(Stored items)
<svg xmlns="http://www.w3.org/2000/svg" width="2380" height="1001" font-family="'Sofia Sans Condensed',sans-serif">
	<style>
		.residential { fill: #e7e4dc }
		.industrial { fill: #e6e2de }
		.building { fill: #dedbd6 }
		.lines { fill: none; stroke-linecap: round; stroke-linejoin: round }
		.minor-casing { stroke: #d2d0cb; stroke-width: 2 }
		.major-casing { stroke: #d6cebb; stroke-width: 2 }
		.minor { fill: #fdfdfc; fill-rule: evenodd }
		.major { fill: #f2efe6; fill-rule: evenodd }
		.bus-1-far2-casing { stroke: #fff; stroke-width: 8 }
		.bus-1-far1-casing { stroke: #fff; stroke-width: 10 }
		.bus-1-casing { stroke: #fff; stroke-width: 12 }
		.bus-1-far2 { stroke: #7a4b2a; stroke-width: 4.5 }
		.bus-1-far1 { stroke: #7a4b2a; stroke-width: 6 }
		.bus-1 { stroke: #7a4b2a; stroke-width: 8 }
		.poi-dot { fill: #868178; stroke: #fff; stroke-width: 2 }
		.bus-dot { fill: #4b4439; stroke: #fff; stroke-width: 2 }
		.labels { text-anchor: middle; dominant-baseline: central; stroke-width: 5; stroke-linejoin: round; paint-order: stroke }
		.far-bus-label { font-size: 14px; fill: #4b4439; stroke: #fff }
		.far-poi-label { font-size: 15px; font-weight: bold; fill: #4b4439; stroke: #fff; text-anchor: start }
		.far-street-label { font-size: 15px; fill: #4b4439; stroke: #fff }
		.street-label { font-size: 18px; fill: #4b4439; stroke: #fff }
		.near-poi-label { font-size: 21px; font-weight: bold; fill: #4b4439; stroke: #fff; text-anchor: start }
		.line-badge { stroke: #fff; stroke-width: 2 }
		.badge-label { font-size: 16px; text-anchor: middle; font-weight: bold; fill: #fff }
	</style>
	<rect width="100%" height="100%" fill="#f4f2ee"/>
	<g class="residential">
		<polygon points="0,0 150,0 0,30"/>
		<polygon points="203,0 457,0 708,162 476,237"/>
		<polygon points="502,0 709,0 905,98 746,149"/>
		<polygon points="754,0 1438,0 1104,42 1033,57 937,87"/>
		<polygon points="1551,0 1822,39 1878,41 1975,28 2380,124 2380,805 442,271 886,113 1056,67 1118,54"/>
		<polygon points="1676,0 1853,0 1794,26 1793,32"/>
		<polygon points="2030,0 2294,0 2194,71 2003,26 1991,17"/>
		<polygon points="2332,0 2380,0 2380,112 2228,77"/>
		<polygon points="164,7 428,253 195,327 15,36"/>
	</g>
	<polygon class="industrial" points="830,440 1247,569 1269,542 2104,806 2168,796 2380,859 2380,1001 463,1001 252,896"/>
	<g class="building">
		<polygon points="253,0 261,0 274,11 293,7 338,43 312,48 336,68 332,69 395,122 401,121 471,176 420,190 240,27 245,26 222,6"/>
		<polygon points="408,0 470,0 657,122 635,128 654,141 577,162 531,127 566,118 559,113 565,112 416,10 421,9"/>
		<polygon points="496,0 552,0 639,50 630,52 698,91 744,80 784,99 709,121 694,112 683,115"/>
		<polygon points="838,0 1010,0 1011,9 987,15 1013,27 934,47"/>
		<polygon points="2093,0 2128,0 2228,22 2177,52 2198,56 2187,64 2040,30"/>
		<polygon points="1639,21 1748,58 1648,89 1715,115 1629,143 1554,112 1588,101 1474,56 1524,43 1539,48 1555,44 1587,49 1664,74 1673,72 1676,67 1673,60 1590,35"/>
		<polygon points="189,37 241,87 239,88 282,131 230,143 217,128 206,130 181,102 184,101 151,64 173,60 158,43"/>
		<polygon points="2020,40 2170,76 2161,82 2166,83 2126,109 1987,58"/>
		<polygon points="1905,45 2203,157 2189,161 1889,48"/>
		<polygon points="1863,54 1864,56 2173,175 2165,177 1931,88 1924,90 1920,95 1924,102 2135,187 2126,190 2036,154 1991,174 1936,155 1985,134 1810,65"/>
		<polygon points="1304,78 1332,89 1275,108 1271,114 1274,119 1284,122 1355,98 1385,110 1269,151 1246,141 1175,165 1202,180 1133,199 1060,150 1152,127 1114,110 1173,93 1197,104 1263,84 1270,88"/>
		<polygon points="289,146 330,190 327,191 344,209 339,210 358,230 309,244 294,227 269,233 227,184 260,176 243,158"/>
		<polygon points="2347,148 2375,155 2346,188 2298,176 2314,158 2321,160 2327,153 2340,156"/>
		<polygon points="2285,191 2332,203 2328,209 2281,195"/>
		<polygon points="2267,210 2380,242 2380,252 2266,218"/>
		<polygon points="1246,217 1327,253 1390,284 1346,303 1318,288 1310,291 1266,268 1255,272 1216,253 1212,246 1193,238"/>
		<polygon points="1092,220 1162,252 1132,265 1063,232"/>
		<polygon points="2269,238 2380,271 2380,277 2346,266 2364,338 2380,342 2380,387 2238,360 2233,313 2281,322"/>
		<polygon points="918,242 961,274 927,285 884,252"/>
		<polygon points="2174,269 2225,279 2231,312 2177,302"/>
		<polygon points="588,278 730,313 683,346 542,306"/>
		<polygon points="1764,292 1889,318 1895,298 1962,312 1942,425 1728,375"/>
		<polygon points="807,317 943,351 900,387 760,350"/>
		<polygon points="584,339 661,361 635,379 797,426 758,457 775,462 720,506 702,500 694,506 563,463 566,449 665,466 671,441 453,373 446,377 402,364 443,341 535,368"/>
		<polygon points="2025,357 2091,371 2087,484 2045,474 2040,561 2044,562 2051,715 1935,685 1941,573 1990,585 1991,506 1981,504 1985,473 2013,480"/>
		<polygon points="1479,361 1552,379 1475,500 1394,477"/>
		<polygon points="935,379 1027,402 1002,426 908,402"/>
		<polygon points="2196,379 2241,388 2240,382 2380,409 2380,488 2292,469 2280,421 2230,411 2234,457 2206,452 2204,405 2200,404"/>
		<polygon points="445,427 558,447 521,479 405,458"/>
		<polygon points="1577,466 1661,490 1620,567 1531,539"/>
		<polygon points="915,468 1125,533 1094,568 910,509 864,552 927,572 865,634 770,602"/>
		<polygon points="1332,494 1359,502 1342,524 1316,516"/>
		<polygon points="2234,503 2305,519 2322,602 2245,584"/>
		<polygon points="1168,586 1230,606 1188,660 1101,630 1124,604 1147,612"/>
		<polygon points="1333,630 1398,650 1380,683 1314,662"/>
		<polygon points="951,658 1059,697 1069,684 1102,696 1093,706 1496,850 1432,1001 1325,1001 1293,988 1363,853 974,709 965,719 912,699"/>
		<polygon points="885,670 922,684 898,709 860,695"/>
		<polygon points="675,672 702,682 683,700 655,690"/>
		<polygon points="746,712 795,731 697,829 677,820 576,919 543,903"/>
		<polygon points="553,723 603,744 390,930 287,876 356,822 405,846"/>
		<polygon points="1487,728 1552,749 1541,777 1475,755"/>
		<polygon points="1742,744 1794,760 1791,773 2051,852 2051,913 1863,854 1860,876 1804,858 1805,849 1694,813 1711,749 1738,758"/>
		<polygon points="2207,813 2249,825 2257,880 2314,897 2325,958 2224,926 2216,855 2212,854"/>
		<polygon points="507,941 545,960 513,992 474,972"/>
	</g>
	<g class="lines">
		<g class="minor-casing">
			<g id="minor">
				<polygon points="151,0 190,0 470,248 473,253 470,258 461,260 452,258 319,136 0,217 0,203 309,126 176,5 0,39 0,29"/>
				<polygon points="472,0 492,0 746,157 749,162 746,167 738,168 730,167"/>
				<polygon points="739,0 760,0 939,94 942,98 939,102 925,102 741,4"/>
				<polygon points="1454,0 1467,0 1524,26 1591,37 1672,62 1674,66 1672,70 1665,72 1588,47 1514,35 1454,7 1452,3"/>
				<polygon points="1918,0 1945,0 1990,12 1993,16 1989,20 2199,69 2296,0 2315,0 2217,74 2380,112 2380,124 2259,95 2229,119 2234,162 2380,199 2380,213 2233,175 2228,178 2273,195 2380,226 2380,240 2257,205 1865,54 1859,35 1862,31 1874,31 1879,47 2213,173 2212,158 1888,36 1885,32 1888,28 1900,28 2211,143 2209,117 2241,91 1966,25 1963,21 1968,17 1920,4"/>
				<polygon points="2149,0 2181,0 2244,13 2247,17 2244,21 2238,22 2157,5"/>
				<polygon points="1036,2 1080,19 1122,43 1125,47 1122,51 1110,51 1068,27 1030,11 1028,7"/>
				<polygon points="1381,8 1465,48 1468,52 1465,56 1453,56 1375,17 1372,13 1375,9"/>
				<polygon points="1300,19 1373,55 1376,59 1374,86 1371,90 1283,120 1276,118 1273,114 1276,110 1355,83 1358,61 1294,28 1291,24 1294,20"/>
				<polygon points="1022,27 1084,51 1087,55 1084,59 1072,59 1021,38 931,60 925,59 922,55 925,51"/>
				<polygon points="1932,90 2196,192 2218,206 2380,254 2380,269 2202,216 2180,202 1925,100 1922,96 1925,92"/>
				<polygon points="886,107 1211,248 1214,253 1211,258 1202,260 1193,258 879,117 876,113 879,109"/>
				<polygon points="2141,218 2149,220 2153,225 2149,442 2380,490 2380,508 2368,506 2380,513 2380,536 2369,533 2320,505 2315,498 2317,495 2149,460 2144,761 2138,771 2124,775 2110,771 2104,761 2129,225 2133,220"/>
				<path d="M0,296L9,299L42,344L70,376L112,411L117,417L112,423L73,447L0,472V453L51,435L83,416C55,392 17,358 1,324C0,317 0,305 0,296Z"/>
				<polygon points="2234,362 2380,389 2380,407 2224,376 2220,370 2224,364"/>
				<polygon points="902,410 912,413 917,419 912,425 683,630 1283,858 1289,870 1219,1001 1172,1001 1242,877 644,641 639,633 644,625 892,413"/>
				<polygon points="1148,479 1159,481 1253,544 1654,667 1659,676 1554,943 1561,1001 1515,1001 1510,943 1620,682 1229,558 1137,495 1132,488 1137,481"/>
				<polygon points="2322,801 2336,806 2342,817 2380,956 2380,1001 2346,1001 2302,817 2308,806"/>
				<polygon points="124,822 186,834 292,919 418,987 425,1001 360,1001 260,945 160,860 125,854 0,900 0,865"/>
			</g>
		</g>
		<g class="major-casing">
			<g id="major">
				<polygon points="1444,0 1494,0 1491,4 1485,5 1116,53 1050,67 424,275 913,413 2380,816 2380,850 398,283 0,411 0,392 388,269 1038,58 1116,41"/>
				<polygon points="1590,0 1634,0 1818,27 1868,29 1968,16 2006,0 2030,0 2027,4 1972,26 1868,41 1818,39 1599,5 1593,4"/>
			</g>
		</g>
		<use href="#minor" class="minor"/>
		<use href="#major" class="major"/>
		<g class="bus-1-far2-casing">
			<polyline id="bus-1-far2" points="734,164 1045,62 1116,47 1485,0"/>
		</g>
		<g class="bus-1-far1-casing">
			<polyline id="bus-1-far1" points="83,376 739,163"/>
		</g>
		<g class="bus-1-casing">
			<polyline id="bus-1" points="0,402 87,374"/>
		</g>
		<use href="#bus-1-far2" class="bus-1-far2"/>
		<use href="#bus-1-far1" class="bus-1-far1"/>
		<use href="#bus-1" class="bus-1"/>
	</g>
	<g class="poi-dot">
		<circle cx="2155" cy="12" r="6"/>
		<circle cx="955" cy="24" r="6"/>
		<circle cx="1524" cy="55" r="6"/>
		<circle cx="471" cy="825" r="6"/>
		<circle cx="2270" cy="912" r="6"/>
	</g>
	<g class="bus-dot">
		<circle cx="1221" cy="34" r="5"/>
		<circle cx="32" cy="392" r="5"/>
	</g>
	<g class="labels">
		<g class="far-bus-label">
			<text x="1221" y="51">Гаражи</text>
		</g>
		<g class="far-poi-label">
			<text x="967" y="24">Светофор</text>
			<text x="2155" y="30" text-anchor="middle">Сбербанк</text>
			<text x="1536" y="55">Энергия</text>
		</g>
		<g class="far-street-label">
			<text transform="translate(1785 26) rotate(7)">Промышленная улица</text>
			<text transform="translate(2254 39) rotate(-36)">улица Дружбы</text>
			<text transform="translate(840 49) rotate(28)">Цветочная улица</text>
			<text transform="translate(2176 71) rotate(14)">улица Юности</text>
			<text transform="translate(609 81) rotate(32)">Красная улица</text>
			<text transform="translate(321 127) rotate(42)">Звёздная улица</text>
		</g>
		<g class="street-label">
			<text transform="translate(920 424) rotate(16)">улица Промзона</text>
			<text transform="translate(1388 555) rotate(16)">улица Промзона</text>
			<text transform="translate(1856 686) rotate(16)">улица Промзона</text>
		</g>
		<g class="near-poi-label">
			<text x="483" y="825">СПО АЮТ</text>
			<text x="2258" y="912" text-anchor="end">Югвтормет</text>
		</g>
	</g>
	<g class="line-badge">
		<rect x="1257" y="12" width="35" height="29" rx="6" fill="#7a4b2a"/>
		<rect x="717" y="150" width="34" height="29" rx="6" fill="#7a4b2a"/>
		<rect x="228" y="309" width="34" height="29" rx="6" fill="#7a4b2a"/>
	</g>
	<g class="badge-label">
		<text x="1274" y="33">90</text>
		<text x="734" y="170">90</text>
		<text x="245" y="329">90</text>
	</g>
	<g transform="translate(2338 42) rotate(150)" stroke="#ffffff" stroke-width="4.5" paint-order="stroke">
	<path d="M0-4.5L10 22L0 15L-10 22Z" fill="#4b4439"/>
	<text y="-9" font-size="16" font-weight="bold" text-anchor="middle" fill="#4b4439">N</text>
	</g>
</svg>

Your task =>
The answer must be every line from the records above that contains the word "lines", copied out.

Response to the task =>
		.lines { fill: none; stroke-linecap: round; stroke-linejoin: round }
	<g class="lines">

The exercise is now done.